Yeah. Yeah. I mean we see the profitability in Russia being very strong year-on-year as we demonstrated in this quarter. In terms of the countries or the market reach, we referring now at the guidance. I think, yeah, it’s Philippines which is on the list. In the Japan share of market since we had, okay, sequentially, we’re still seeing stabilization in Japan, but yeah we lost that one share point, one full share point on a quarter. The Indonesia total market is softer in terms of the growth rate that we initially thought for the full year, so we’ll have to acknowledge that one. That’s about it. I think the main drivers. David Hayes - Nomura: Okay. Thank you.

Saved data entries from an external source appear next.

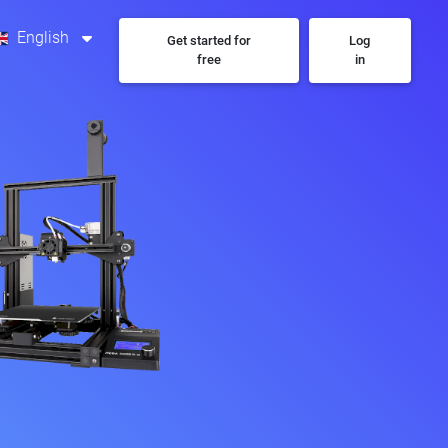
English
Get started for
Log
free
in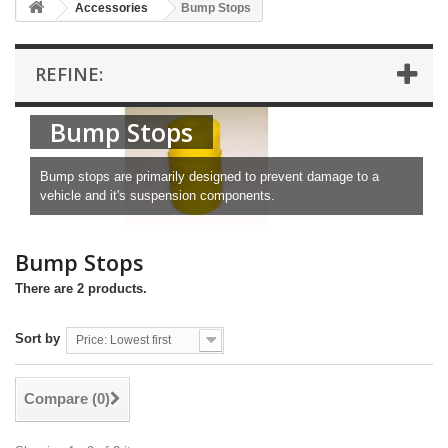
Accessories
Bump Stops
REFINE:
Bump Stops
Bump stops are primarily designed to prevent damage to a
vehicle and it's suspension components.
Bump Stops
There are 2 products.
Sort by
Price: Lowest first
Compare (
0
)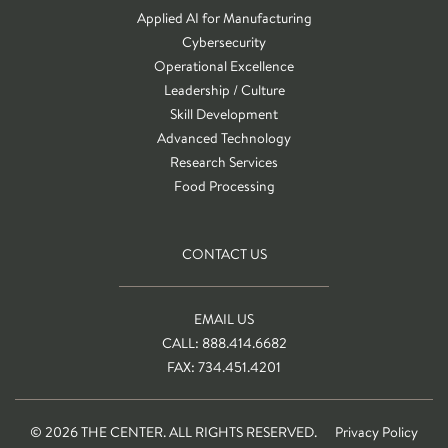
Applied AI for Manufacturing
Cybersecurity
Operational Excellence
Leadership / Culture
Skill Development
Advanced Technology
Research Services
Food Processing
CONTACT US
EMAIL US
CALL: 888.414.6682
FAX: 734.451.4201
© 2026 THE CENTER. ALL RIGHTS RESERVED.
Privacy Policy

Your final question comes from the line of Chris Burritt with Bloomberg News. Chris Burritt - Bloomberg News: Thank you for taking my questions, Jacek. First, I wanted to ask about…
My pleasure. Chris Burritt - Bloomberg News: … in light of your recent success in Thailand and postponing the placement of those big health warnings on packages. What’s your -- what’s PM’s outlook for regulatory efforts in emerging markets? Which markets do you see your biggest threats on that front?
Frankly speaking, it is not much that we cover more news on the regulatory front because, yes, I mean, the TPD, the regulatory developments which we’ll have to wait, there’s still a few months until we see what is the final conclusion on this one. And yes, I mean here and there you might have some regulatory initiatives but nothing actually on the horizon which would not allow me to sleep at this stage. Chris Burritt - Bloomberg News: Okay. And if I may ask one last quick question, a bit of an oddball, given the rise in the popularity of electronic cigarettes hear in the U.S., what’s the policy for PM in terms of employees in your New York office consuming e-cigs. Is that always been allowed to something you’re allowing now given the popularity, what are you guys doing with that?
Well, our New York office is a non-smoking office. This is for the convention of cigarettes. I know myself that presumably you will see me on number of occasions and I’m smoking my NGP. I think we would have to -- it's much more to that element of how disturbing you’re actually for others around you. It’s more of the matter of a heart disease than defining in the policy. Chris Burritt - Bloomberg News: Thanks for your time. I appreciate it.
That was our final question. Now, I’d like to turn the floor back over to Nick Rolli for any closing remarks.
Thank you very much. That concludes our call for today. If you have any follow-up questions, please contact the investor relations team here in Switzerland. Again thank you for joining us and have a great day.
Thank you. This concludes today’s conference call. You may now disconnect.